#### [Entries provided]
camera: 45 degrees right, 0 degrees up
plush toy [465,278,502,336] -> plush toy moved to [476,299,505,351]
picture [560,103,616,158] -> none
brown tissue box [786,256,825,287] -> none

--

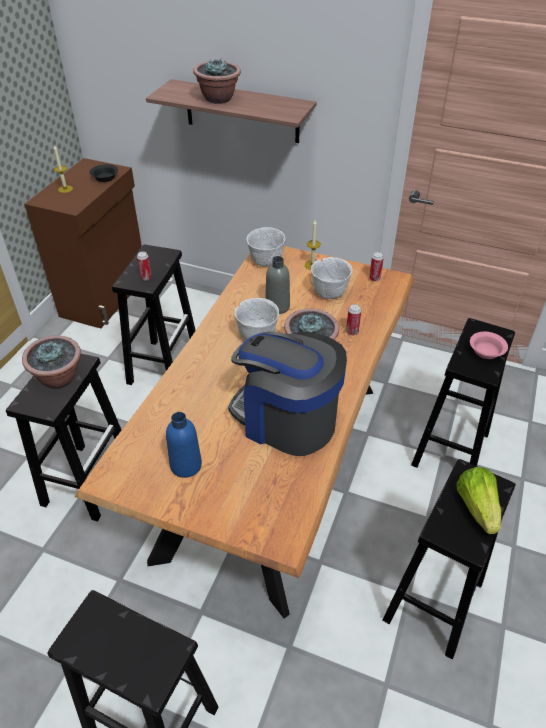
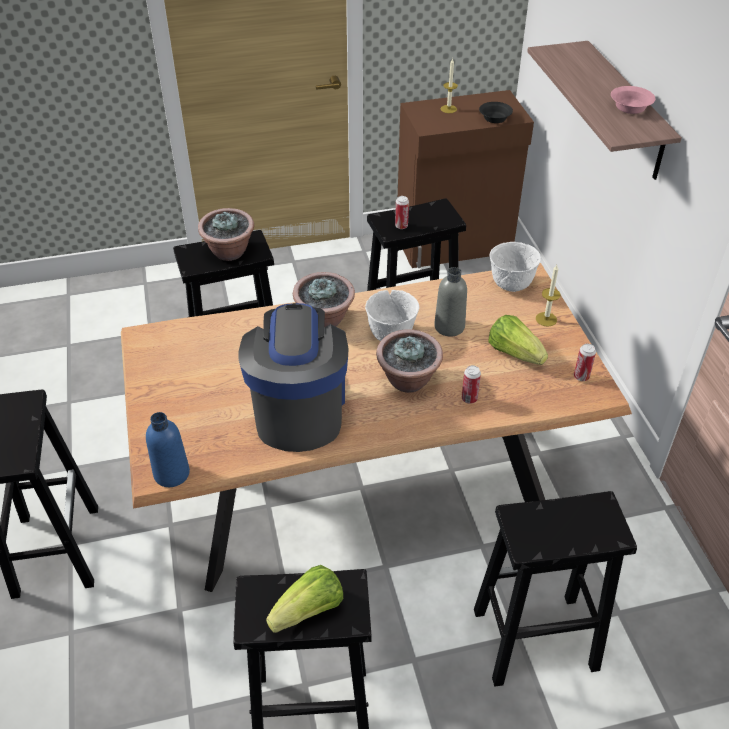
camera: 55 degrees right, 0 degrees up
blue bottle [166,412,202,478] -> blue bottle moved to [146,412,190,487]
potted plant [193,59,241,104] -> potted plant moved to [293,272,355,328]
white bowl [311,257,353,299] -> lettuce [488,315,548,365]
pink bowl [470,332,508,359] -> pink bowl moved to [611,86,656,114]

#### [Try it]
Please output exactly the lines between the one holding "camera: 45 degrees right, 0 degrees up" and the one holding "brown tissue box [786,256,825,287] -> none" in the records above, inclusive, and nothing more.

#### [Your solution]
camera: 45 degrees right, 0 degrees up
plush toy [465,278,502,336] -> plush toy moved to [476,299,505,351]
picture [560,103,616,158] -> none
brown tissue box [786,256,825,287] -> none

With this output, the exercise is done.